What is asked -
A – According to the review, what name does the singer go by?
B – Retype the review from "This is both" up to and including "of excellent quality.".

Extract -
Oooookaaaay Reverend….

This is both weird and more than a little creepy in places. A minute into what has built up into a pretty cool epic/power metal song ‘Leave A Little Room’ , suddenly we drop into half spoken word section which sounds unsettlingly like Roky Erickson. And that kind of voice immediately makes you listen to the words aaaand…. the doors fly off and you suddenly feel quite disturbed. The singer, The Reverend Tim Tom Jones, a man suited and booted and with a neat tie, a neater comb over and trim beard (no really) sings of taking his flaming sword and pierced your frigid heart again. And again. And again. With the glory and ecstasy of something he calls ‘tapping the conduit’. The thing is this is a fantastic bit of power metal, with notes of Blue Oyster Cult in the melody and some amazing vocal dexterity.

And it gets weirder and creepier and the songs remain of excellent quality.

Information shown -
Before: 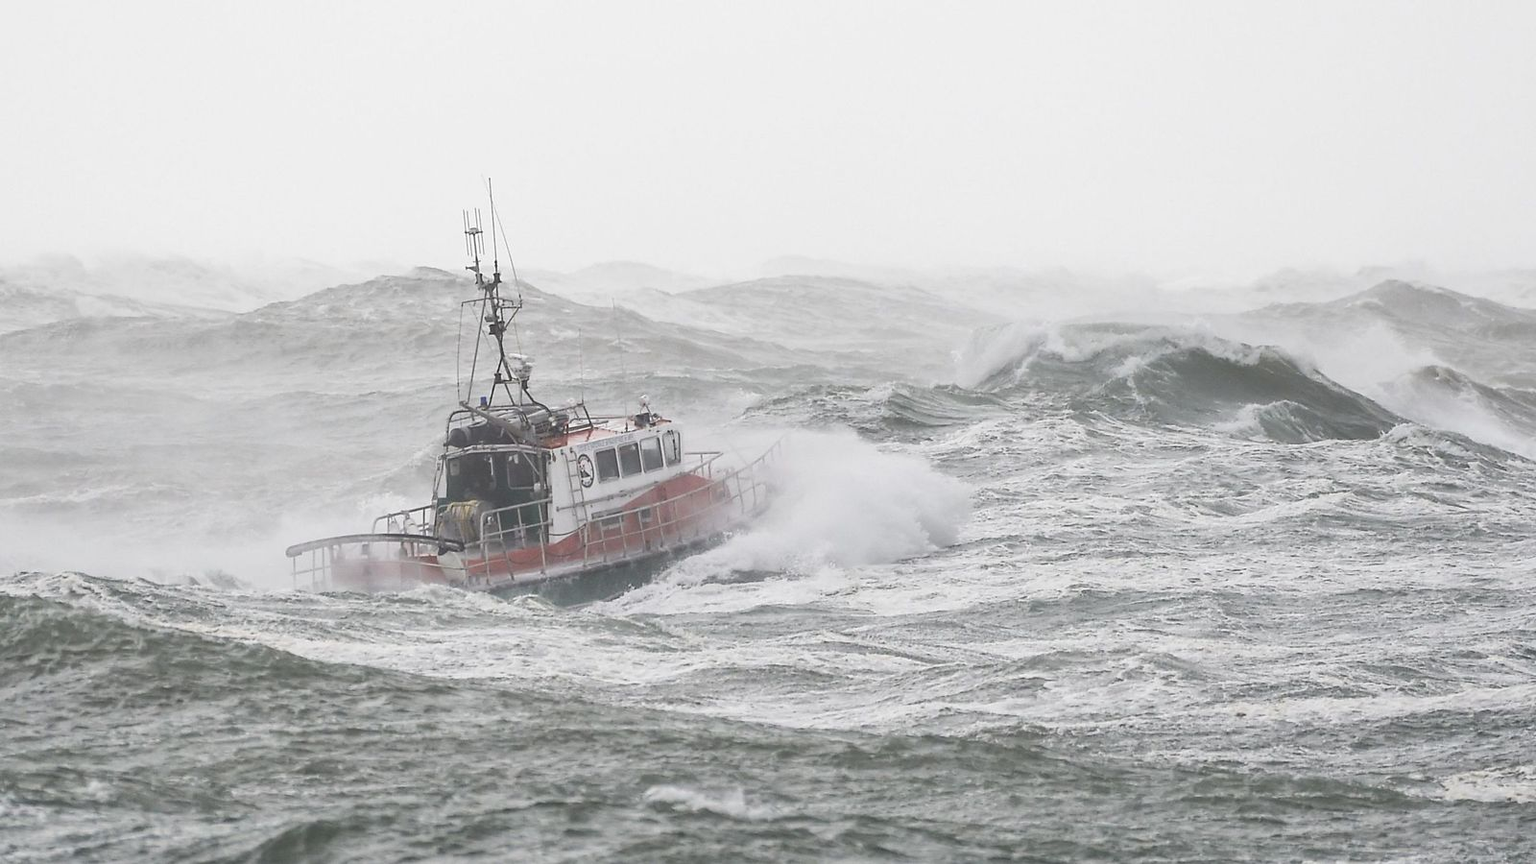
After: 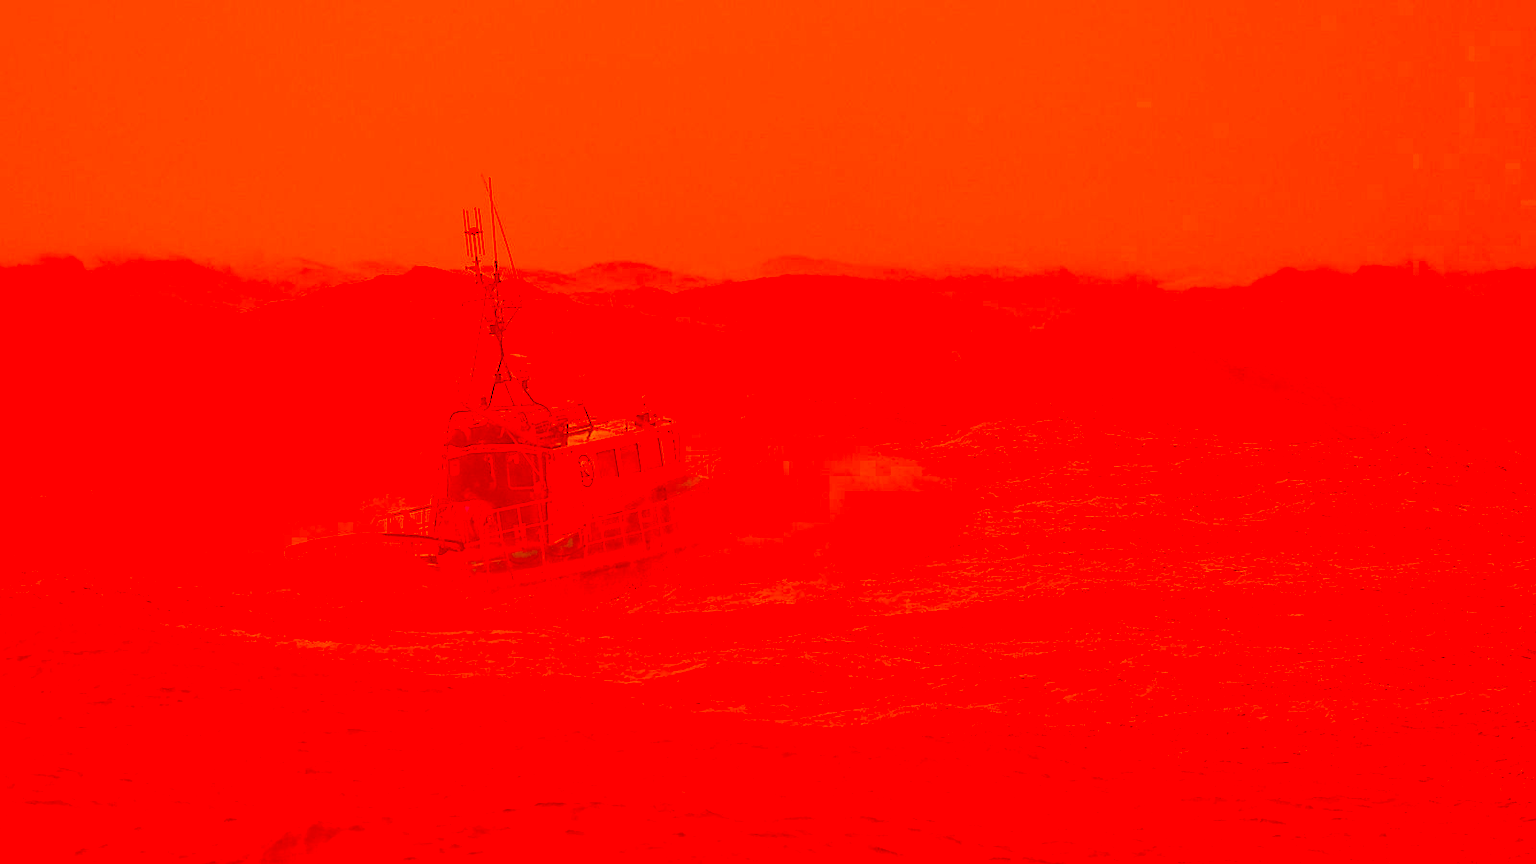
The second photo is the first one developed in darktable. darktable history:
haze removal: compatibility mode true, adaptive false
color correction: highlights a* -39.68, highlights b* -40, shadows a* -40, shadows b* -40, saturation -3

Solutions for each task -
A – The Reverend Tim Tom Jones.

B –
This is both weird and more than a little creepy in places. A minute into what has built up into a pretty cool epic/power metal song ‘Leave A Little Room’ , suddenly we drop into half spoken word section which sounds unsettlingly like Roky Erickson. And that kind of voice immediately makes you listen to the words aaaand…. the doors fly off and you suddenly feel quite disturbed. The singer, The Reverend Tim Tom Jones, a man suited and booted and with a neat tie, a neater comb over and trim beard (no really) sings of taking his flaming sword and pierced your frigid heart again. And again. And again. With the glory and ecstasy of something he calls ‘tapping the conduit’. The thing is this is a fantastic bit of power metal, with notes of Blue Oyster Cult in the melody and some amazing vocal dexterity.

And it gets weirder and creepier and the songs remain of excellent quality.